Este fue el caso hasta cierto punto. Por ejemplo, se sentía increíble manipular el fuego. Era gratificante ayudar a crear calor; no es que hubiera construido la estufa o algo así, pero sólo poner leña en una caja de metal y ser capaz de crear el suficiente calor en un clima bajo cero para no morir y estar cómoda durante varios días se sentía increíble. Y el baño de compostaje fue una agradable y conveniente sorpresa.

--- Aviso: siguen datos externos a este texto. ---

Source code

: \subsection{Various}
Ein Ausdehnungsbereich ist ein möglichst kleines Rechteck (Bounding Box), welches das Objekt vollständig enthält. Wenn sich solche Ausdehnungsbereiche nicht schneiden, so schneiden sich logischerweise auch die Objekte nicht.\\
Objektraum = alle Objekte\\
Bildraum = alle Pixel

Pero también me di cuenta, casi desde que llegué, lo absurdo y ridículo que era haber fantaseado con que simplemente por estar en un lugar más pequeño mágicamente tendría la posibilidad de entender cómo funcionan las casas conectadas a los servicios públicos. Aunque esperaba que vivir sin servicio de agua me transformaría en una ermitaña insoportable, simplemente terminé usando muchas botellas de plástico y llevándomelas de regreso a Brooklyn, porque estaba demasiado apenada como para dejarlas en la caneca de reciclaje de allá y que los dueños las vieran.

Además, la vida en un lugar tan racional es solitaria. Aun cuando la casa había sido construida para dos personas (tenía una cama doble y una amplia banca), era difícil imaginarse a más de una persona caminando por ella sin chocar a cada rato. Y eso sin mencionar la privacidad del baño o un cuarto para la intimidad. (Esta es la tercera vez que hablo de mi curiosidad por cómo tiene sexo la gente o va al baño en casas diminutas, así que supongo que tal vez mi interés principal radica en estos temas y no en la plomería y la electricidad. Quizá yo quería "mejorarme a mí misma" al tratar de entender. Aunque sigo sin entenderlo del todo.)

En su libro, que era el único dentro de la casa —como una Biblia en un cuarto de motel—, Shafer escribe: "Si quieres hacer algo para hacer tu casa más ecológica, hazla pequeña". Lo cual tendré en mente, si me encuentro alguna vez en la posición de hacerlo. Una idea definitivamente más fácil que hacer una casa diminuta.